I think I’ve mentioned it before, but for so much of my life I’ve dealt with a heavy social anxiety. I almost missed a milestone birthday of one of my best friends because of it. It was that birthday of my friend Michael that finally woke me up and made me realize I needed to do something about it. I wasn’t doing it on my own. So, I went to a doctor, one I knew I could trust to help me. It was that relationship of trust with someone that allowed me to enjoy fellowship with someone I call brother for a special day in his life. And I am so thankful.
It was my relationship with my dear friend Deborah, who’s been like a mother to me in so many ways, that got me back to church. Because of my past with broken people in the church who pushed me away, I couldn’t even go to church without having an anxiety attack, literally shaking. It was awful. But my relationship with her, and the fact that I trusted her because we built that relationship, led me back to church, where I found more fellowship with people that want to glorify God. It’s so freeing and amazing.
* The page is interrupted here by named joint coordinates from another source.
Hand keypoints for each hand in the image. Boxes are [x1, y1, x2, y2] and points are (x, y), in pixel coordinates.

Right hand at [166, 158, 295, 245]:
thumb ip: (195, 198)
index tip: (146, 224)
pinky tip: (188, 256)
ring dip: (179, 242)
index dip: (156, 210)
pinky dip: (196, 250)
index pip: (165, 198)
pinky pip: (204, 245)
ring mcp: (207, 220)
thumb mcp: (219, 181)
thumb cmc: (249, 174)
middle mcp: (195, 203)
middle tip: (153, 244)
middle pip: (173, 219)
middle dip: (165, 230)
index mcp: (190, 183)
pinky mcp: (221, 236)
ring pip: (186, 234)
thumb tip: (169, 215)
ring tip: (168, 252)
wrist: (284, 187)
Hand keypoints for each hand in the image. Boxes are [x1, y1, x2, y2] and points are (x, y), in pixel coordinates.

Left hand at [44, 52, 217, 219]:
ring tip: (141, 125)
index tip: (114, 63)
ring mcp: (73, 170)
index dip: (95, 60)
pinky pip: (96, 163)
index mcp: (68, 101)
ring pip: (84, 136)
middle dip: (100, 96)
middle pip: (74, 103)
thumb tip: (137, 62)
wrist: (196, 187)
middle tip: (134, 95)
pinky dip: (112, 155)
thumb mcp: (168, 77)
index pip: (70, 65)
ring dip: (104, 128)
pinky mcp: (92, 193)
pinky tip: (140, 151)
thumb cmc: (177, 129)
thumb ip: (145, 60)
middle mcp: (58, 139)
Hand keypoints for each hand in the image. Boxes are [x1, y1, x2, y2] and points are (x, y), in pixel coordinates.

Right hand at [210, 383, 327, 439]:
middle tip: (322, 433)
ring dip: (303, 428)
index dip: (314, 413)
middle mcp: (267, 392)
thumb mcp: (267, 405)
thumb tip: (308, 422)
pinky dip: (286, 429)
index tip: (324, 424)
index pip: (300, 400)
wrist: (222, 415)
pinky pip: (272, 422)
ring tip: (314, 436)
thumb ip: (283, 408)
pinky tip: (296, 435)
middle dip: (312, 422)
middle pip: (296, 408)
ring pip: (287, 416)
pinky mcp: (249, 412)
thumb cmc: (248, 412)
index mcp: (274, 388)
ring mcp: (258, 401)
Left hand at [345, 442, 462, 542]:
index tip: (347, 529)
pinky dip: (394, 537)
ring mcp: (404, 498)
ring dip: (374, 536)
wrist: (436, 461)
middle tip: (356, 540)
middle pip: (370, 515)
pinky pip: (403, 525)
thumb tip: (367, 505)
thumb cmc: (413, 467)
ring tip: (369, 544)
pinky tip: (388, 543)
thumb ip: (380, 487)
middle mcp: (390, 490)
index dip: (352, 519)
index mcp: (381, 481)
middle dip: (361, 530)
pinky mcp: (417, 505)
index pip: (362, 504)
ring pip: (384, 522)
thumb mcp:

Now, it can be hard to pull me from the building.
That’s just a taste of what relationships have done for my life. I told Phil this week it feels like it was appointed by God specifically. And yes, I know God will do that. However, I also think that we are appointed to build relationships with the body of Christ, not just a few. Our circle of influence may not be huge, but relationships are key. We talked about on our podcast how when I met Kevin for the first time at our discipleship meeting, I didn’t know him. Nor him me. And that relationship and trust built over time brought about a friend I call my brother, and I wouldn’t trade that for anything.
So what did I learn this week? That relationships are key to growing in Christ. They’ve made me better and stronger. Plus, they just make life infinitely better in the process. Thank you Lord for the relationships I have, you have blessed me.